Sweden: Emobility testbed SEEL to become even bigger
The ‘Swedish Electric Transport Laboratory’ or SEEL for short, designed to make the country a hotbed for e-mobility, will grow larger than planned. The partners, which include Volvo and Scania as well as Chalmers University of Technology and RISE, now designated three sites.
They want to construct plants in the Swedish cities of Gothenburg, Nykvarn and Borås. Initial reports saw facilities in only Gothenburg – home to the Volvo Group – and Stockholm. With this new extension of the SEEL, investments also increased from 96 million euros to now to 1.3 billion Swedish kronor (around 128 million euros).
With the Chalmers University of Technology and RISE in the lead, some funding comes through the Swedish government. Sweden’s Minister for Business, Industry and Innovation, Ibrahim Baylan, expects the centre to become “an important tool with which the Swedish automotive industry can steer global development towards increased sustainability.” RISE, short for Research Institutes of Sweden, and Chalmers own the project as a 50:50 joint venture.
Industry partners comprise CEVT, Scania, Volvo Cars and the Volvo Group. Simultaneously, SEEL is open to cooperation with players throughout Europe, a claim they just repeated. Unsurprisingly – SEEL is part of one of the two battery IPCEIs created within the EU and a ‘Project of Common European Interest’. The Swedish Energy Agency funds it with 575 million kronor (just over 56 million euros).
The three sites will facilitate testing, including early-stage developments. The partners list electrical drivelines and energy storage and entire systems for propulsion and energy management as testing areas. This means test benches for gearboxes, shaft systems, hubs, electric motors, power electronics, batteries, and fuel cells in concrete components. Typically Swedish perhaps is the outspoken inclusion of maritime applications, the electrification of ships in shorts.

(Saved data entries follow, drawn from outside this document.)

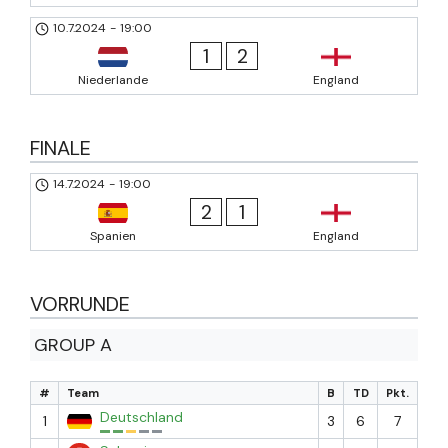
10.7.2024
-
19:00
1
2
Niederlande
England
FINALE
14.7.2024
-
19:00
2
1
Spanien
England
VORRUNDE
GROUP A
#
Team
B
TD
Pkt.
Deutschland
1
3
6
7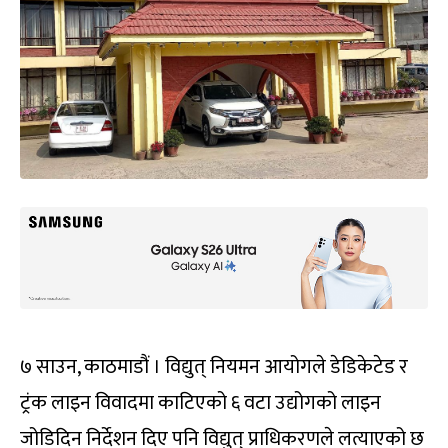
७ साउन, काठमाडौं । विद्युत् नियमन आयोगले डेडिकेटेड र
ट्रंक लाइन विवादमा काटिएको ६ वटा उद्योगको लाइन
जोडिदिन निर्देशन दिए पनि विद्युत् प्राधिकरणले लत्याएको छ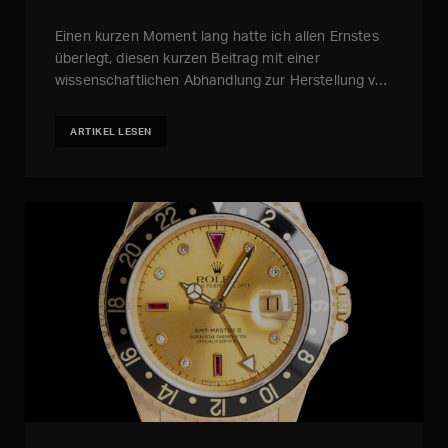
Einen kurzen Moment lang hatte ich allen Ernstes
überlegt, diesen kurzen Beitrag mit einer
wissenschaftlichen Abhandlung zur Herstellung v…
ARTIKEL LESEN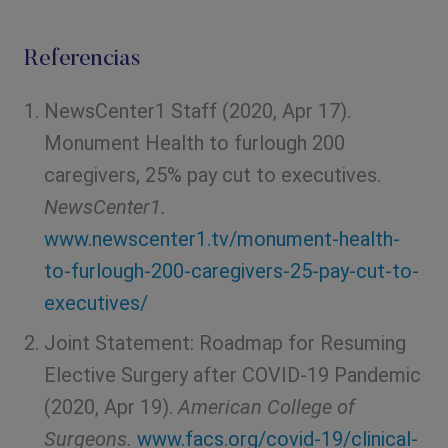
Referencias
NewsCenter1 Staff (2020, Apr 17).
Monument Health to furlough 200
caregivers, 25% pay cut to executives.
NewsCenter1.
www.newscenter1.tv/monument-health-
to-furlough-200-caregivers-25-pay-cut-to-
executives/
Joint Statement: Roadmap for Resuming
Elective Surgery after COVID-19 Pandemic
(2020, Apr 19).
American College of
Surgeons.
www.facs.org/covid-19/clinical-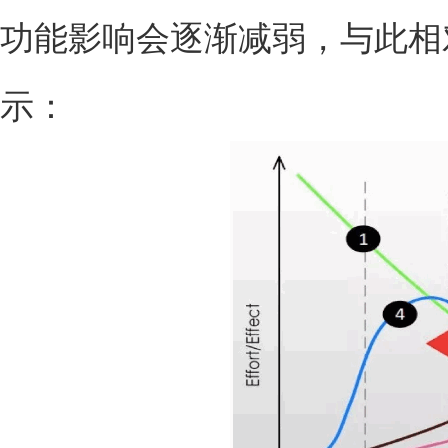
功能影响会逐渐减弱，与此相
示：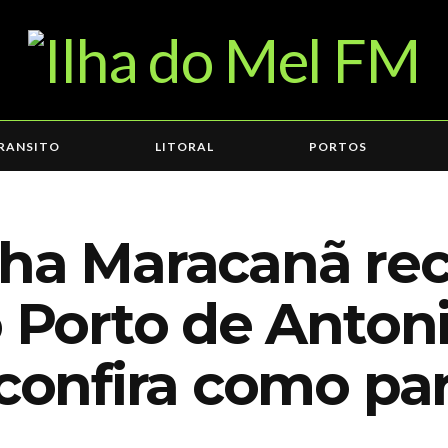
RANSITO
LITORAL
PORTOS
lha Maracanã re
o Porto de Anton
 confira como par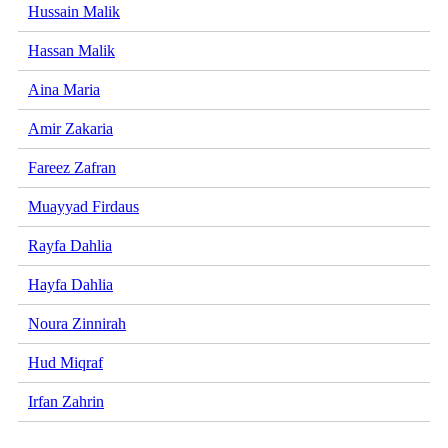
Hussain Malik
Hassan Malik
Aina Maria
Amir Zakaria
Fareez Zafran
Muayyad Firdaus
Rayfa Dahlia
Hayfa Dahlia
Noura Zinnirah
Hud Miqraf
Irfan Zahrin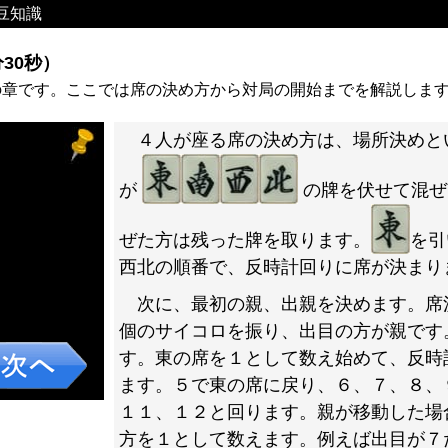
豆知識
30秒）
の章です。ここでは席の決め方から対局の開始までを解説しま
４人が座る席の決め方は、場所決めと
が
の牌を伏せて混ぜ
ぜた方は残った牌を取ります。
を引
西北の順番で、反時計回りに席が決まり
次に、最初の親、出親を決めます。席
個のサイコロを振り、出目の方が親です
す。東の席を１として数え始めて、反時
ます。５で東の席に戻り、６、７、８、
１１、１２と回ります。親が移動した場
方を１として数えます。例えば出目が７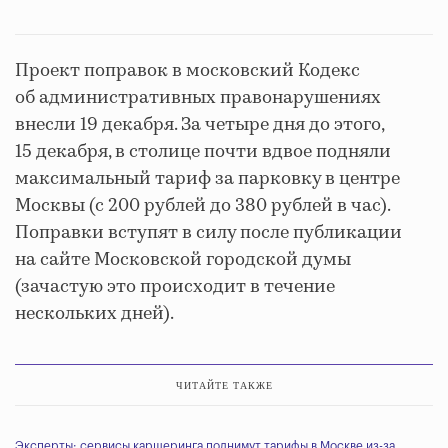
Проект поправок в московский Кодекс
об административных правонарушениях
внесли 19 декабря. За четыре дня до этого,
15 декабря, в столице почти вдвое подняли
максимальный тариф за парковку в центре
Москвы (с 200 рублей до 380 рублей в час).
Поправки вступят в силу после публикации
на сайте Московской городской думы
(зачастую это происходит в течение
нескольких дней).
ЧИТАЙТЕ ТАКЖЕ
Эксперты: сервисы каршеринга поднимут тарифы в Москве из-за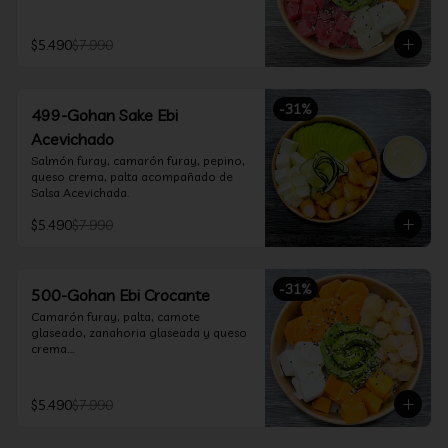
$5.490
$7.990
-
31
%
499-Gohan Sake Ebi
Acevichado
Salmón furay, camarón furay, pepino, 
queso crema, palta acompañado de 
Salsa Acevichada.
$5.490
$7.990
-
31
%
500-Gohan Ebi Crocante
Camarón furay, palta, camote 
glaseado, zanahoria glaseada y queso 
crema.

Incluye 1 salsa a elección.
$5.490
$7.990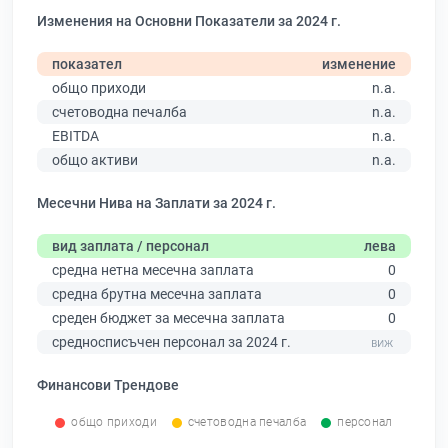
Изменения на Основни Показатели за 2024 г.
показател
изменение
общо приходи
n.a.
счетоводна печалба
n.a.
EBITDA
n.a.
общо активи
n.a.
Месечни Нива на Заплати за 2024 г.
вид заплата / персонал
лева
средна нетна месечна заплата
0
средна брутна месечна заплата
0
среден бюджет за месечна заплата
0
средносписъчен персонал за 2024 г.
Финансови Трендове
общо приходи
счетоводна печалба
персонал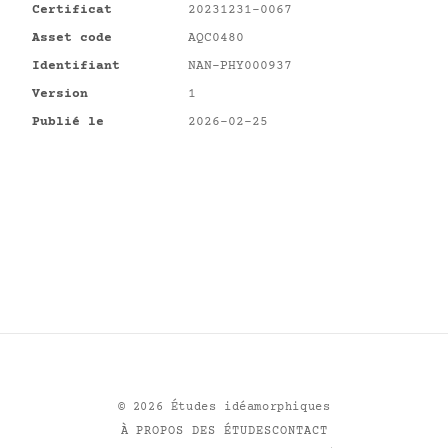
Certificat
20231231-0067
Asset code
AQC0480
Identifiant
NAN-PHY000937
Version
1
Publié le
2026-02-25
©
2026
Études idéamorphiques
À PROPOS DES ÉTUDES
CONTACT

The largest SEEL plant will be in Säve, Gothenburg, covering an area of 13,000 square metres. The planners say this part will focus on heavy industry, i.e. trucks and buses, construction equipment, aircraft and ships. They promise to test “on all types of battery systems, including components from subcontractors.” Sixty kilometres outside Gothenburg, in Borås, they will focus on safety testing related to charging, short circuits, vibrations, mechanical shock, extreme temperatures and fire risks. In Nykvarn near Stockholm, the emphasis of work will be on research and testing in battery technology and dynamic testing of components for heavy vehicles.
Procurement of contracts and equipment is currently in progress. The opening is planned for Q2/2023, about half a year later than initially scheduled.